With thousands of students graduating each year, I cannot help but wonder if there are enough jobs out there for our budding graduates. Despite our students’ aspiring hopes, HR Magazine points out that it is not just the availability of jobs that appear scarce.
HR reports claim that one in five students are now leaving university without work experience, which seems to severely limit their chances of gaining a successful career. As employers seek great skills, ambition and energetic drive in their future employees, it appears some students fail to make the mark with their lack of work experience standing as a major hurdle on their final leap to success.
As a student currently seeking summer employment, I understand just how difficult it is to find a working role, with past experience appearing a necessity for practically every job I have applied for. Despite the fact that I have never encountered a paid job, my past summers have been filled with work experience placements and volunteer duties, which have been regarded equally valued within the application system.
As I look at the figures from HR Magazine, I sit here thinking “how is it possible?” Yes, it is evident that our studies must come first. It is clear that you must be capable of balancing a working life with your university studies, but let’s face it, on a yearly basis students have far more free time than they have scheduled to study, so are there really any excuses for a lack in effort? With holiday breaks, reading weeks and never-ending summers being handed to us on a plate, it begs us to question – can students really say that we do not have any time to work?
Look around. Summer is here, and it’s offering internships, work placements and summer camp opportunities at every corner. HR Magazine makes it clear that up to a fifth of students are highly lacking key skills, such as self-management, problem solving and even the basic attitude to work.

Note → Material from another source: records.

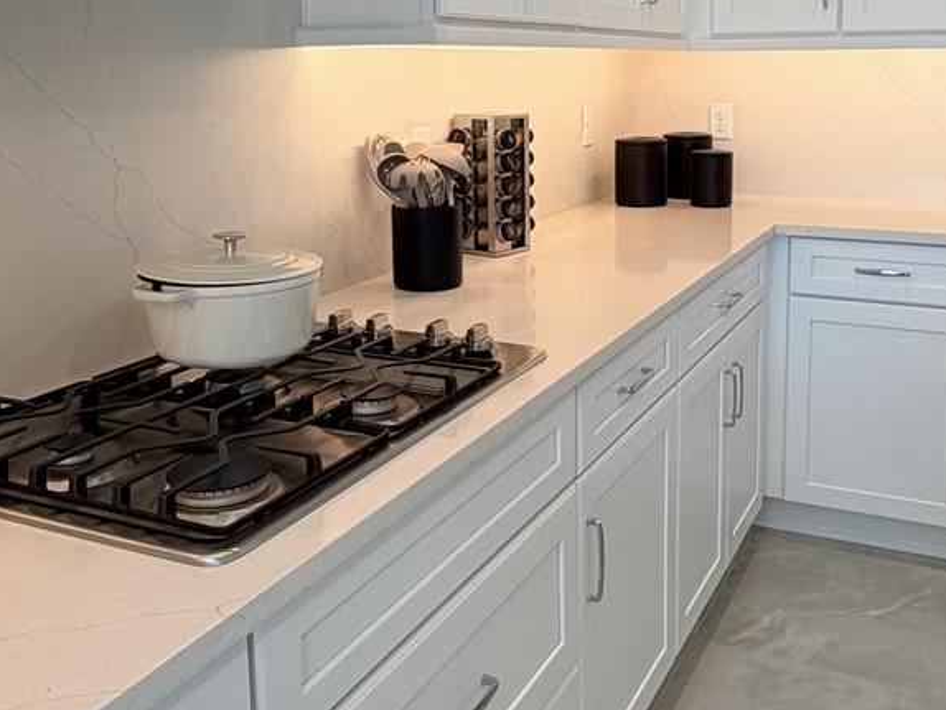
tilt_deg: -6.8
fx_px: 1066
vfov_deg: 36.1
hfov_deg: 47.8
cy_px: 185
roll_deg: +0.5
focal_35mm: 39
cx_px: 522
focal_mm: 2.22
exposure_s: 1/120
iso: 100
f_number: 2.2
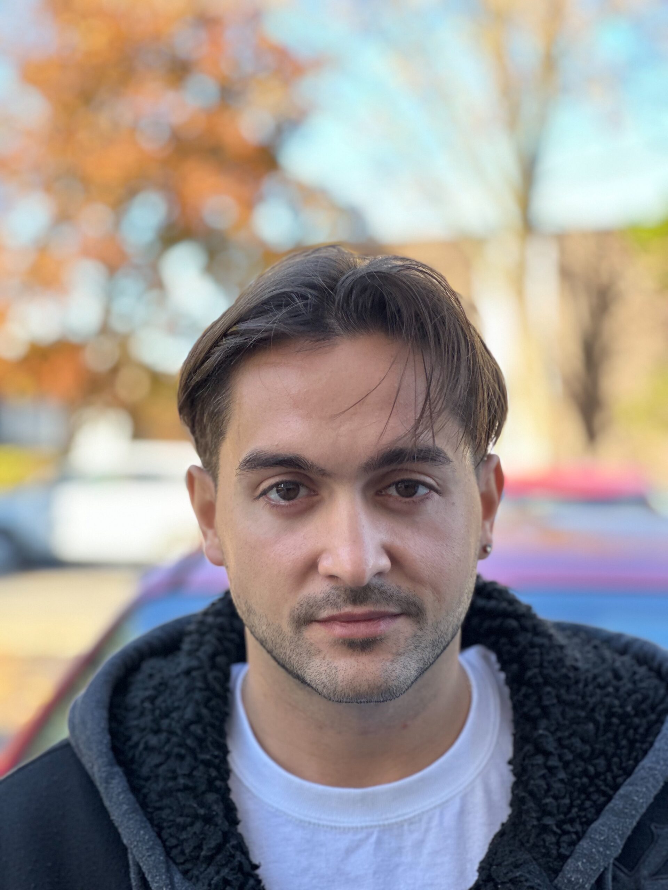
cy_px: 445
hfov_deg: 19.1
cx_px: 334
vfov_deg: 25.3
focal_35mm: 77
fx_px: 1981
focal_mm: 9
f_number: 2.8
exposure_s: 1/120
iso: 100
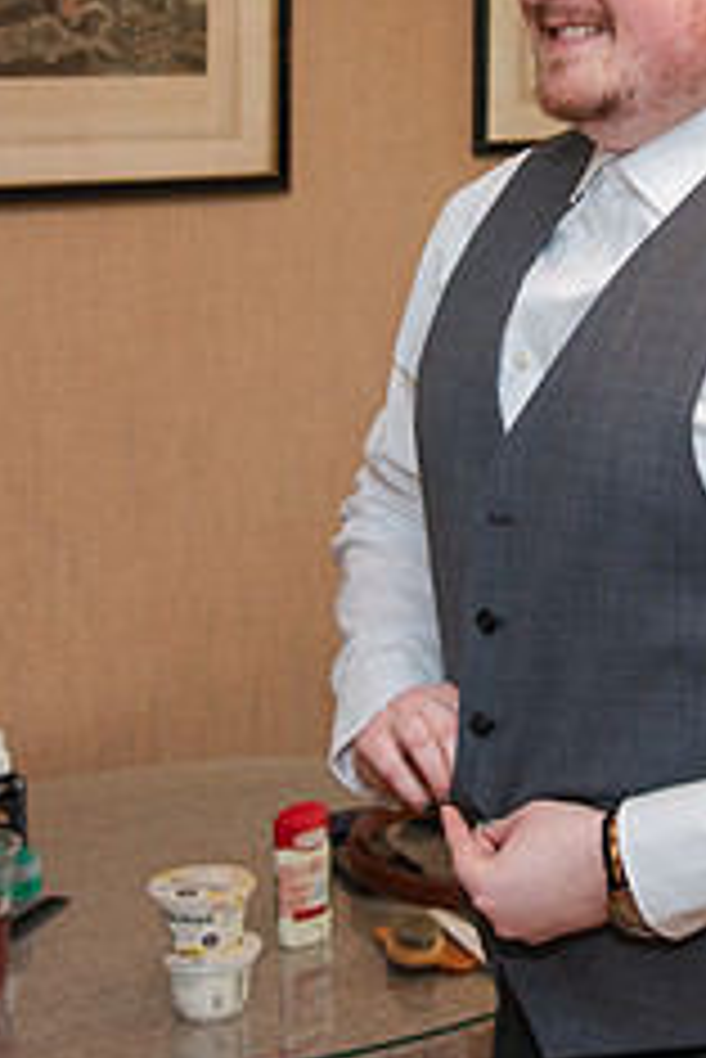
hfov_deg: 15.8
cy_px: 212
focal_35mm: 86
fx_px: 2526
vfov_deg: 23.3
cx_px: 546
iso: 900
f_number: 4
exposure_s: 1/160
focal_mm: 30
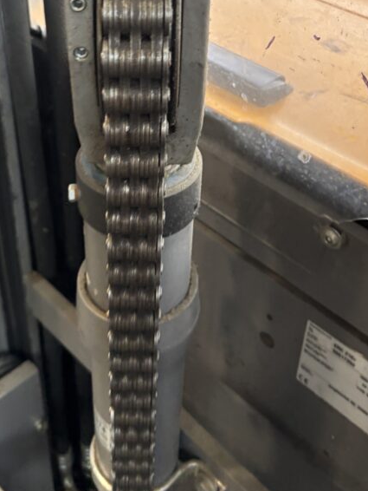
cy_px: 122
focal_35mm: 47
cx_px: 151
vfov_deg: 39.3
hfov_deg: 30.8
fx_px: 666
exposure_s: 1/60
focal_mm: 5.96
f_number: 1.6
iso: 160
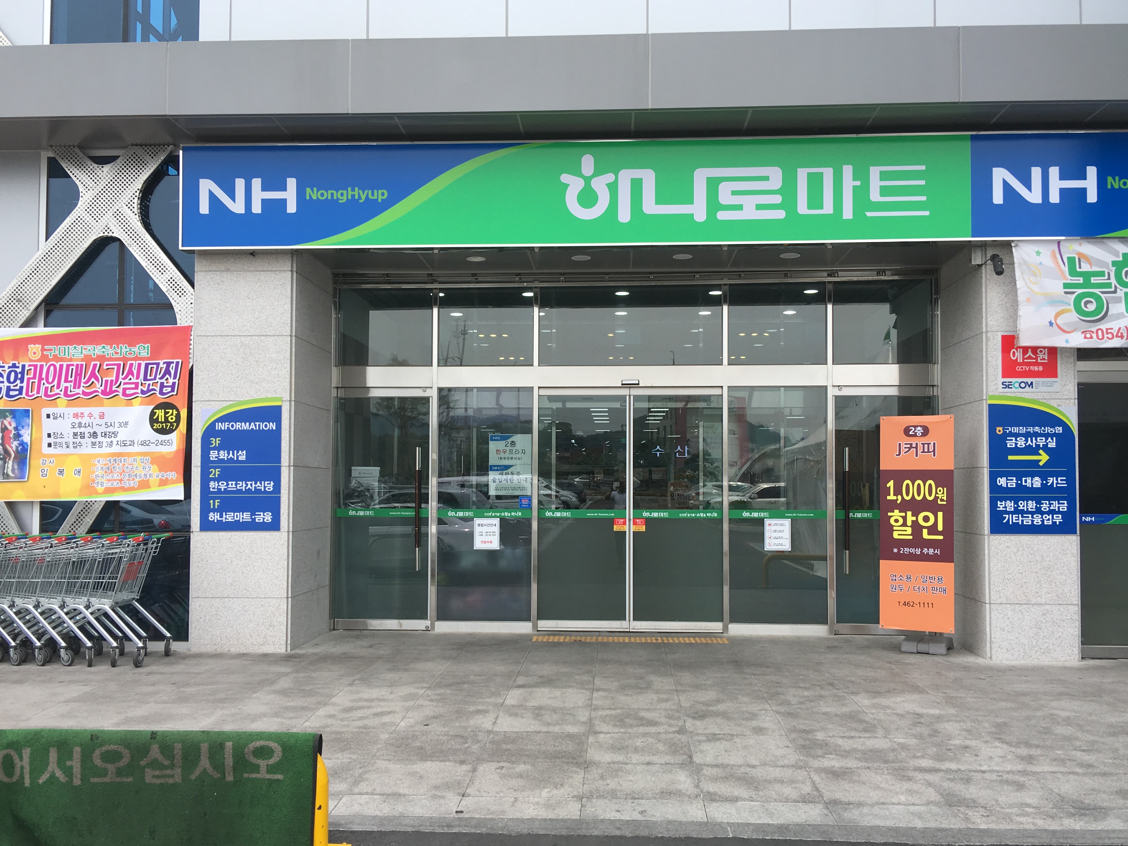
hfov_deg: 55.4
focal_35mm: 33
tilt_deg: +3.8
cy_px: 446
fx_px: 1075
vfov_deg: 42.9
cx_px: 560
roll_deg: -0.1
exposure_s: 1/712
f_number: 2.2
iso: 25
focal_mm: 4.15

With this idea in mind it seems foolish to waste the lengthy summer months we have ahead by lazing in the sunshine, and boozing at the local bars. Employers are making it clear that greater work experience provides you with greater chances of employment, and with the university clock ticking by the day, it seems we students should be grasping all opportunities of work with both hands.
Experience is no longer considered as a handy CV booster. Instead, it could be the difference between your application progressing to an interview or quite simply, flying into the trash.